→ **Study text**
• • • • • • •

Although a few cities in the United States are testing self-driving cars, these cars will not be on the public market in the near future. That considered, many manufacturers, like Tesla, have added autonomous features to their cars. Such features have added both excitement and doubts to the prospect of completely self-driving vehicles. 

One of the main points of debate about self-driving cars regards how they could significantly reduce the chance of an accident, and therefore traffic injuries and fatalities as well. However, the safety of self-driving technology has come under fire once again with the death of another Tesla driver just last month.

The deaths of four drivers casting doubt on self-driving cars

Tesla’s Autopilot system is not exactly equivalent to a self-driving car; however, it does use cameras and cruise control technology to essentially make the car drive and even change lanes on its own. Although the system may function, many reports state that Autopilot does not perform nearly as well as any human driver.

That is because the technology—as well as cars themselves—can malfunction. Such malfunctions have left Tesla facing scrutiny after several accidents involving Autopilot failures, with at least four resulting in fatalities.

However, human error is certainly a leading cause of auto accidents

Stories like the Tesla accidents make many people doubt if self-driving cars can truly reduce the rate of accidents.

• • • • • • •

→ **Data shown**
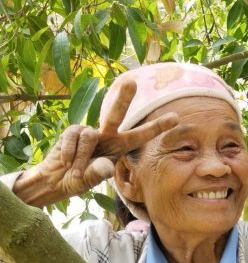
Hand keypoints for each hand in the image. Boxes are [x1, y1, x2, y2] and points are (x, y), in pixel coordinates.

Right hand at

• • • • • • •

→ **What you will do**
Proceed with the article on self-driving car safety, continuing it from its final sentence. The listing above is drawn from a separate source unrelated to the article.

→ **Exercise result**
But, there is no doubt that reckless drivers cause the most accidents. One of our recent post discussed how Maryland has the most at-fault drivers in the nation. And, a Forbes article reports various alarming accident statistics, including:

  • There are more than six million car accidents each year in the United States
  • Nearly 19,000 drivers are killed in those accidents
  • More than 70% of those accidents resulted from distracted driving, drunk driving or speeding

The article does admit that with how often negligent drivers contribute to accidents, self-driving cars could indeed have a significant—and perhaps positive—impact on these numbers. However, especially with the recent Tesla accidents, we are still far from feeling that impact.

It is too soon to tell how safe self-driving cars are

Since self-driving technology is not available to the public, and many companies are still in the early testing phases, it is too soon to tell if self-driving cars could actually reduce injuries on the road. Even when they are made available to the public, there is no telling how many drivers will purchase self-driving vehicles.

This seems to be an issue for the future. However, one thing will not change: regardless of how an accident happens, if you were not at fault, the law will still protect victims of negligent driving and entitle injured persons to compensation.